By September 15, 2025Health, Science

As a beverage, coffee has been popular for a long time, with the discovery of the stimulant effect of the plant in Ethiopia early in the 14th century or thereabout, its cultivation in the 15th century in the Arabian Peninsula, from where it spread throughout Europe in the 16th and 17th centuries1.

My parents were tea-drinkers, so I didn’t start drinking coffee until I was in my very late teens, but by the time I was at university doing my higher degree it had escalated to as many as 12 cups a day. However, that quickly moderated down to 4 cups a day, something that has been almost constant for a few decades, except for a short interval where I went ‘cold turkey’ and switched to tea. That didn’t last and I soon came back to coffee. I have often wondered how it affects me beyond waking up my brain and heart every morning. So, I started looking around for published statistical studies which may show if there are any deleterious or beneficial effects

There are many such published papers which look at a collection of individuals and track them through time and compare the results with a control group of individuals which have not been exposed to the factor being studied. This, for want of a better term is called an analysis. A paper which extracts data from a series of such analytical papers and uses that data to come to a conclusion is called a meta-analysis. However, in my search for something on the effect of coffee, I bumped into what is termed an ‘umbrella review’, something I had never encountered before. It seems that is mostly used in such fields as medicine. An umbrella review compiles evidence from multiple existing meta-analyses and allows easy comparison between other individual reviews. It is considered to be high in the hierarchy of evidence2.
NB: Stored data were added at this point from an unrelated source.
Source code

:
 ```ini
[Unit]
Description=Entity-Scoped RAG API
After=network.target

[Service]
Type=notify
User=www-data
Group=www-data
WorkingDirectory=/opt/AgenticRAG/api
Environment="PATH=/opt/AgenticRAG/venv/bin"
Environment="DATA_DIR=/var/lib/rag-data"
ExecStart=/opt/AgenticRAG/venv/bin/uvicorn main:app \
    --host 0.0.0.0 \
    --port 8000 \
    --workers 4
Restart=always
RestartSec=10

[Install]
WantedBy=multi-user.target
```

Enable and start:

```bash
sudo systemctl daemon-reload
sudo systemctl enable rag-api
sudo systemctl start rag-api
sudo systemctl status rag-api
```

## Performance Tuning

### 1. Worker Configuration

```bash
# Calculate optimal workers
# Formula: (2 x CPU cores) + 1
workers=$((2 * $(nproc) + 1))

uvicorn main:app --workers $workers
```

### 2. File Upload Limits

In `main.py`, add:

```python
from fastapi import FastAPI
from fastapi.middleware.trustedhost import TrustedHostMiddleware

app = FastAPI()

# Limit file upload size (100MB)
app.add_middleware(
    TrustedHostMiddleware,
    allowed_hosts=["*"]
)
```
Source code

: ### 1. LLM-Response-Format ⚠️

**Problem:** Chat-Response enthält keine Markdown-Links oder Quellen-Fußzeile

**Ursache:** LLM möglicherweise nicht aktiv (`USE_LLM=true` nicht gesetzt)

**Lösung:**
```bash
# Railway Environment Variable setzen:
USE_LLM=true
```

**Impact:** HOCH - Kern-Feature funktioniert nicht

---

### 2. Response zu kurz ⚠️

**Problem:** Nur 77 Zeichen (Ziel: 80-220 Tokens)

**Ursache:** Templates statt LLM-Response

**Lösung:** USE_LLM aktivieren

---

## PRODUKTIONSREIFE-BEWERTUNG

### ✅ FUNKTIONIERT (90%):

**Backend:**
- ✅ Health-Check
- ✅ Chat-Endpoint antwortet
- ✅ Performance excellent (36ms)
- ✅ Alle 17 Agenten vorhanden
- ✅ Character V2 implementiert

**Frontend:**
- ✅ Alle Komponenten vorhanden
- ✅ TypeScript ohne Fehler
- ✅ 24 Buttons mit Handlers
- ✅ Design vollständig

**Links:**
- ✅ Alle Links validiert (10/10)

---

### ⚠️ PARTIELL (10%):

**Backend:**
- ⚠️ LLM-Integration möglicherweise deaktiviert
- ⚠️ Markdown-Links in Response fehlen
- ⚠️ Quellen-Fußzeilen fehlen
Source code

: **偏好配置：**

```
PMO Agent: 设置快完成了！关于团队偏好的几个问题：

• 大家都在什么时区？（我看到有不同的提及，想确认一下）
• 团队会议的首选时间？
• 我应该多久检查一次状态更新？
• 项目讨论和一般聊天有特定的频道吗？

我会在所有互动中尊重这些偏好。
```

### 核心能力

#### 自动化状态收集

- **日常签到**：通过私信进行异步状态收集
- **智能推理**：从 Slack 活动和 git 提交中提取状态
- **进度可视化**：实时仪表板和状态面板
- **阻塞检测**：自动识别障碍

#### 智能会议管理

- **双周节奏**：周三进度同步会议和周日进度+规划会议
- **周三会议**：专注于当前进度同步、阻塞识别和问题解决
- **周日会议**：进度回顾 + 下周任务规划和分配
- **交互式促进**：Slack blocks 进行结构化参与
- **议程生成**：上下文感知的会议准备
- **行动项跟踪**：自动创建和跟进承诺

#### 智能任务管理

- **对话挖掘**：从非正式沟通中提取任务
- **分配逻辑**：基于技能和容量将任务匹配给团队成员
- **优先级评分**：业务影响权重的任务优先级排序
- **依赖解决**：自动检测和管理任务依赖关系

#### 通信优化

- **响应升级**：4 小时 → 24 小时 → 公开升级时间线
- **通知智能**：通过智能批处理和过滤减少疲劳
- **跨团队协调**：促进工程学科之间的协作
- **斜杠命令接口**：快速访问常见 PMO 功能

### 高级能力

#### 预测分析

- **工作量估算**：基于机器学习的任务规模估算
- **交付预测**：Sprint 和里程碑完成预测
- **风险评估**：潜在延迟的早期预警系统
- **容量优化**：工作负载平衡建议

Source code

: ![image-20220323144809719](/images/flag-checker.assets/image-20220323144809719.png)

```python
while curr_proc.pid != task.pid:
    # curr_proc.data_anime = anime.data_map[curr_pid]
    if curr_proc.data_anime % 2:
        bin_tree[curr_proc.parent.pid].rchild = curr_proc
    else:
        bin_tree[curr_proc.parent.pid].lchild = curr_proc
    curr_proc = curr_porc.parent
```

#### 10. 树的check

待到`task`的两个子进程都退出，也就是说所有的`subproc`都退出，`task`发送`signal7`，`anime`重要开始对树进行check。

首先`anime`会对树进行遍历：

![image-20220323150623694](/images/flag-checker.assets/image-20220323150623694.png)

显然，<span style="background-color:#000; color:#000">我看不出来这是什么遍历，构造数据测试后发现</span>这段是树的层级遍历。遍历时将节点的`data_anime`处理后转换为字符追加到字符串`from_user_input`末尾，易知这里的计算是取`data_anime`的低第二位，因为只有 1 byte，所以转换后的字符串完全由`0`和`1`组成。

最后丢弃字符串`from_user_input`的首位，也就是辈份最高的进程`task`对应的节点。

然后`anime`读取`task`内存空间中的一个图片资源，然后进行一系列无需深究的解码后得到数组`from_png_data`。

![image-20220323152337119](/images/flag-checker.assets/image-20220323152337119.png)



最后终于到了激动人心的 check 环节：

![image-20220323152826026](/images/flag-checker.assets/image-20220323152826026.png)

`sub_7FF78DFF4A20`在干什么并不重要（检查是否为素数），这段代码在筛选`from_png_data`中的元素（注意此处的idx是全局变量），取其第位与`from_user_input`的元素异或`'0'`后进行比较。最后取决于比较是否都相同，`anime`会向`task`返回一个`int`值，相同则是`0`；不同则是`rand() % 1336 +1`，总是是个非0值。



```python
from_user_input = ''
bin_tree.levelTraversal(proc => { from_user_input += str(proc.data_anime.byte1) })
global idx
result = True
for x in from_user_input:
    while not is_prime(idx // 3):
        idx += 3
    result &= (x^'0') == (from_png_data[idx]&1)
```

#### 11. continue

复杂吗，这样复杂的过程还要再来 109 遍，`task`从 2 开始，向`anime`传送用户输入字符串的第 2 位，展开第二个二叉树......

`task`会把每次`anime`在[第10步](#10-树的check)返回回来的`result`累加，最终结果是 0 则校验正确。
The rise in lifestyle-related diseases such as cardiovascular disease, diabetes, stroke, dementia, has motivated studies of various lifestyle factors to determine the relationships between those and the various diseases. One of the factors studied fairly regularly is coffee consumption. Some studies show coffee consumers are at risk for such diseases, whereas other studies show its active components protect them. A comprehensive umbrella study has been undertaken which includes the results of 10 years of investigations up to October 2023 and excluded case reports and non-English observational research. This umbrella review includes 11 meta analyses combining the results from over 450,000 published papers which studied almost 12 million individuals. This study found that drinking up to four cups of coffee a day reduced the risk of stroke by 12% compared with not drinking any coffee. Coffee drinkers also had a 10% reduced risk of developing dementia. However, coffee drinkers had a 19% increased risk of developing cardiovascular diseases compared to non coffee drinkers. In this study, it was suggested that heavy coffee drinkers were more at risk of cardiovascular disease than those who drank less3.

So, I’ll stick with my 4 cups per day routine; otherwise, I’d be bleary-eyed until midday.

Sources

  1. https://www.britannica.com/topic/coffee
  2. https://unimelb.libguides.com/whichreview/umbrellareview
  3. https://pubmed.ncbi.nlm.nih.gov/39723018/

One Comment

  • Mercurial says:

    I would consider four cups a day in the high range, but then I have a large cup, from which I drink one coffee a day. It’s something like 2.5 shots. Is there a standard measure for a “cup of coffee”? Is there a standard for a “shot”?